Hemos de centrar nuestro querer en Dios, en su amor, en su gloria. En este querer debe quemarse todo egoísmo. Sólo así somos hijos perfectos de Dios. Sólo así es nuestra oración divino-humana. Sólo así podemos decir con el Hijo: «Yo sé que Tú siempre me oyes.» Sólo así se habrá incorporado por entero (sin anularse) el yo que quiere ser escuchado en el Tú que escucha. Sólo así tendrá realización plena aquella misteriosa simpatía y libre armonía entre Dios y el hombre, dentro de la cual puede el hombre, partiendo de sus propias bases, moverse a querer, pretender y pedir, y no ser, con todo, lo por él querido, pretendido y pedido, más que la pura aceptación de la voluntad de Dios.
¿Hemos con esto descorrido el misterio de la oración de súplica? No. Tan sólo hemos vuelto a encontrar en su misterio el misterio de todo lo cristiano. Ésta es únicamente nuestra explicación. Pero basta ello a la fe. Como es cierto que hay una verdadera tierra y un verdadero cielo, y como existe verdaderamente un Dios viviente, libre y todopoderoso, y existen, no obstante, también verdaderas personas libres creadas, así se da también esta doble faz en la oración de súplica; verdadero grito de la angustia y la necesidad que ansia lo terreno, y verdadera y radical capitulación del hombre ante Dios inescrutable en sus juicios.
¿Y ambas cosas en una? ¿Sin que se excluyan la una a la otra? Sí. ¿Cómo es ello posible? Posible como es posible Cristo. Posible y hecho realidad mil veces en toda vida verdaderamente cristiana, en la que el hombre (sublime acción) se hace como un niño, sin miedos ni angustias de conducirse ante Dios como un niño, y con modos pueriles, porque sabe que tiene un padre más sabio que él y más prudente y bueno, aun dentro de su desconcertante dureza, y por ello cuenta de antemano con que sus infantiles juicios y caprichos no dirán la palabra definitiva.

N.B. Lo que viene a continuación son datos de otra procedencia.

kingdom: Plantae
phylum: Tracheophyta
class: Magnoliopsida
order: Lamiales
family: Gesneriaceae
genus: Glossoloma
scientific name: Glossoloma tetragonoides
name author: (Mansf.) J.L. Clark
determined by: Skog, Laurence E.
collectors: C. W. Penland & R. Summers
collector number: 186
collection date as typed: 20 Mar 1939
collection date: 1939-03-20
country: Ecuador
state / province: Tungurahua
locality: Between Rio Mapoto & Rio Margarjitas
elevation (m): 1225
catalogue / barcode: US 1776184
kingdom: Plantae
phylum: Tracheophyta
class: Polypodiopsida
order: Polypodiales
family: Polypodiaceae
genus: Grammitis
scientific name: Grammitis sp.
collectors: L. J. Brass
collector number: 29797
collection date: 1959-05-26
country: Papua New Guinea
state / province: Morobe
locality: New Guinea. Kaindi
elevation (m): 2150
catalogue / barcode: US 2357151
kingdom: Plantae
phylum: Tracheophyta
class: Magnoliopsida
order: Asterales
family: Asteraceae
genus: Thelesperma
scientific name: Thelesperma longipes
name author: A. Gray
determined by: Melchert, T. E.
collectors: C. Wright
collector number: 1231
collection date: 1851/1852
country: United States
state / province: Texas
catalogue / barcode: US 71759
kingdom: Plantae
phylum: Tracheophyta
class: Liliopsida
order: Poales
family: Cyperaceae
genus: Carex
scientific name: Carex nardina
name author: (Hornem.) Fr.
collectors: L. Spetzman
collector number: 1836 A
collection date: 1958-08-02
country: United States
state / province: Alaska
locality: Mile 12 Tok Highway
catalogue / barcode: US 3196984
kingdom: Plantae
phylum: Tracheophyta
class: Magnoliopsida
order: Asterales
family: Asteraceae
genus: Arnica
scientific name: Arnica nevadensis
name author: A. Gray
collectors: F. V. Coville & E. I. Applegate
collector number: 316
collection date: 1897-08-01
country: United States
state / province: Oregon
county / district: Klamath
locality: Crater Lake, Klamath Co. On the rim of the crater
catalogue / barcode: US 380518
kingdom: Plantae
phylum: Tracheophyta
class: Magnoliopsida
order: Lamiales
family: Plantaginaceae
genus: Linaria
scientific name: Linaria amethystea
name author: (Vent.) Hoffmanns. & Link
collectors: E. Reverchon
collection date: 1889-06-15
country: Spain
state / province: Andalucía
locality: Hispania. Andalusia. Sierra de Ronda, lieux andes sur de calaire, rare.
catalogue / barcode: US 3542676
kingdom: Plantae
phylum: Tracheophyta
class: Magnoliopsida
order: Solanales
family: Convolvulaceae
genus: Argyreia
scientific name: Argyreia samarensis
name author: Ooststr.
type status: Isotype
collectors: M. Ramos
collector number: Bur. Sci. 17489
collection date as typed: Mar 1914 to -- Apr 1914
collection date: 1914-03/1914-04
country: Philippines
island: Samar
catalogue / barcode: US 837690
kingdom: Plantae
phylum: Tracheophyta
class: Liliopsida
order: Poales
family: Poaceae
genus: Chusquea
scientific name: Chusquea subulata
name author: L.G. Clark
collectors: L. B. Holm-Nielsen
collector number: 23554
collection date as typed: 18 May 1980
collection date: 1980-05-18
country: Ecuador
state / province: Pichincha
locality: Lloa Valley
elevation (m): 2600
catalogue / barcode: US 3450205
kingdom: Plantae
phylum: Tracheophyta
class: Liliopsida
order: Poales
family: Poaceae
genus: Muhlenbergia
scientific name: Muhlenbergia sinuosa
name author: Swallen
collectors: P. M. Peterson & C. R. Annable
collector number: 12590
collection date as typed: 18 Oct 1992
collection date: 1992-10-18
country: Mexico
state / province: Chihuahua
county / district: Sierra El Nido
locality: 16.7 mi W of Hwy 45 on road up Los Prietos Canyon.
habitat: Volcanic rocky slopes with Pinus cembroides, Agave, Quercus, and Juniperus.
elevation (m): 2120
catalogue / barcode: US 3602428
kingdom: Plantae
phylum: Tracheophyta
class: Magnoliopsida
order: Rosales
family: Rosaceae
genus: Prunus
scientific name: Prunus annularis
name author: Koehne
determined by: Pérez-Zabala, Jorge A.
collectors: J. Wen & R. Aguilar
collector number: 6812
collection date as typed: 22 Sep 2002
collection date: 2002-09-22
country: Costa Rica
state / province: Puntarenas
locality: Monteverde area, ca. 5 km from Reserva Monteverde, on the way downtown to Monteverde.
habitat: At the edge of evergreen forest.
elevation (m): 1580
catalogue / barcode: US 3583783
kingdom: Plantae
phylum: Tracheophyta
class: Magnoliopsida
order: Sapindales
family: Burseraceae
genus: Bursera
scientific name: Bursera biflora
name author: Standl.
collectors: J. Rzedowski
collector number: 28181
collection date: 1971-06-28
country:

Ser como niño ante Dios en medio de quemantes torturas y desesperación de muerte; como niño que se deja caer a ciegas en los brazos maternos, aun al desplomarse sin protestas ni reniegos en el vacío total del hombre, hasta la muerte y hasta la muerte en cruz; ser ambas cosas en una, y llevarlas así unidas a la oración, angustia y confianza, voluntad de vivir y prontitud para la muerte, seguridad de ser escuchado y absoluta renuncia a ser escuchado según los propios planes; tal es el misterio de la vida del cristiano y de la oración del cristiano. Para ambas cosas nos es dechado Cristo hombre-Dios; es Él la sola y única ley.
¿Quién entenderá esta apología de la oración de súplica? Sólo el que ora y pide. Si quieres entenderlo, ora, pide, gime. Pide por la necesidad material del cuerpo, de manera que tu plegaria por el don material te transforme más y más en hombre celestial. Pide de manera que tu perseverante petición se transforme en escudo de tu fe en la luz de Dios, a través de la noche del mundo; en escudo de tu esperanza en la vida, a lo largo de este morir continuado; en escudo de tu fidelidad al amor, que ama sin paga.
Estamos en marcha, caminantes entre dos mundos. Por estar aún sobre la tierra, oremos por aquello que necesitamos en esta tierra. Pero como peregrinos de la eternidad que marchamos por esta tierra, no queramos ser oídos como si tuviéramos aquí nuestra morada permanente, como si no supiéramos que precisamente mediante la ruina y la muerte hemos de hacer nuestra entrada en aquella vida, que es la aspiración de todo nuestro vivir y orar.
Mientras nuestras manos se mantienen juntas en oración, juntas aun en medio de las más horribles tragedias, nos envuelve, invisible y misteriosa, pero verdadera, la piedad y clemencia divina, la vida misma de Dios; y toda caída en lo que es espantable y horrible para el corazón del hombre, en la misma muerte, se torna entonces caída en los abismos del eterno amor.